Следы невиданных зверей.
Два раза ломались в дороге. Но — чинились своими силами. Потому добрались уже в темноте.
Их не останавливали. Удалось доехать чуть ли не до самого дома. Особняка. Поместья.
Очень было похоже на — из рук вон плохо поставленную службу охраны, но в такую вероятность Бабуин боялся поверить. Мамонт подгребал к себе неприкаянных вояк, вышвырнутых армией на гражданку. Среди них обязательно должны были быть те, кто годами занимался как раз режимными объектами. И судя по тому, что имя Мамонта в многолетних раскладах — константа, такие спецы — были.

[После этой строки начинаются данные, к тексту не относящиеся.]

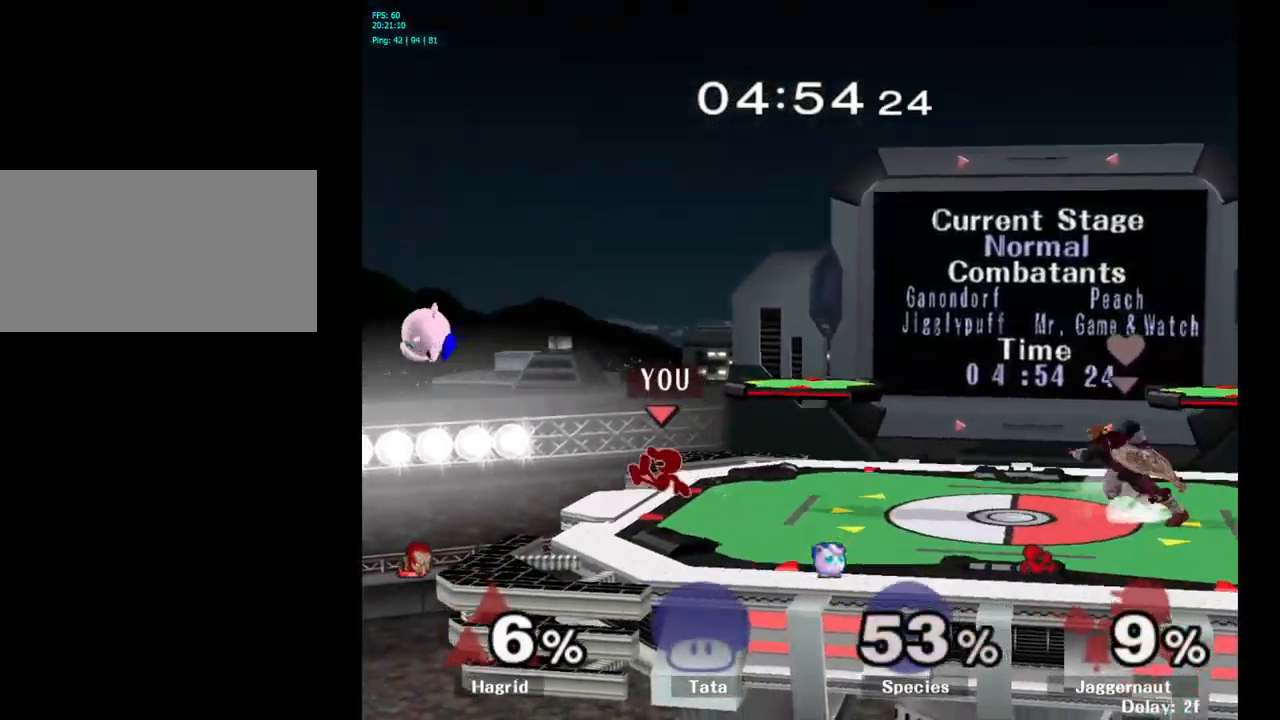
{"buttons": ["Y"], "left_stick": "right", "right_stick": "center", "events": [[17, "left_stick", "center"], [150, "left_stick", "right"], [267, "Y", "up"], [383, "Y", "down"]]}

И не останавливают их как раз потому, что уже знают, кто и зачем едет.
Или — что-то пошло, как обычно — наперекосяк. Это же — Русь. Земля Потока. Тут ничего не бывает постоянным, всё течёт, всё меняется. Разнонаправленными течениями, водоворотами. Тут всегда что-то идёт поперёк. Обязательно на открытие выставочного комплекса с приглашёнными камерами и журналистами — припрётся какой-нибудь медведь, гостей разгонит, распугает, клумбы потопчет, заборы и выставочные макеты — завалит, всю малину — оборвёт, посреди главного зала — кучу навалит. И останется только плечами пожать — стихия! А зверушку — не тронь! Он — безвинен. Не со зла!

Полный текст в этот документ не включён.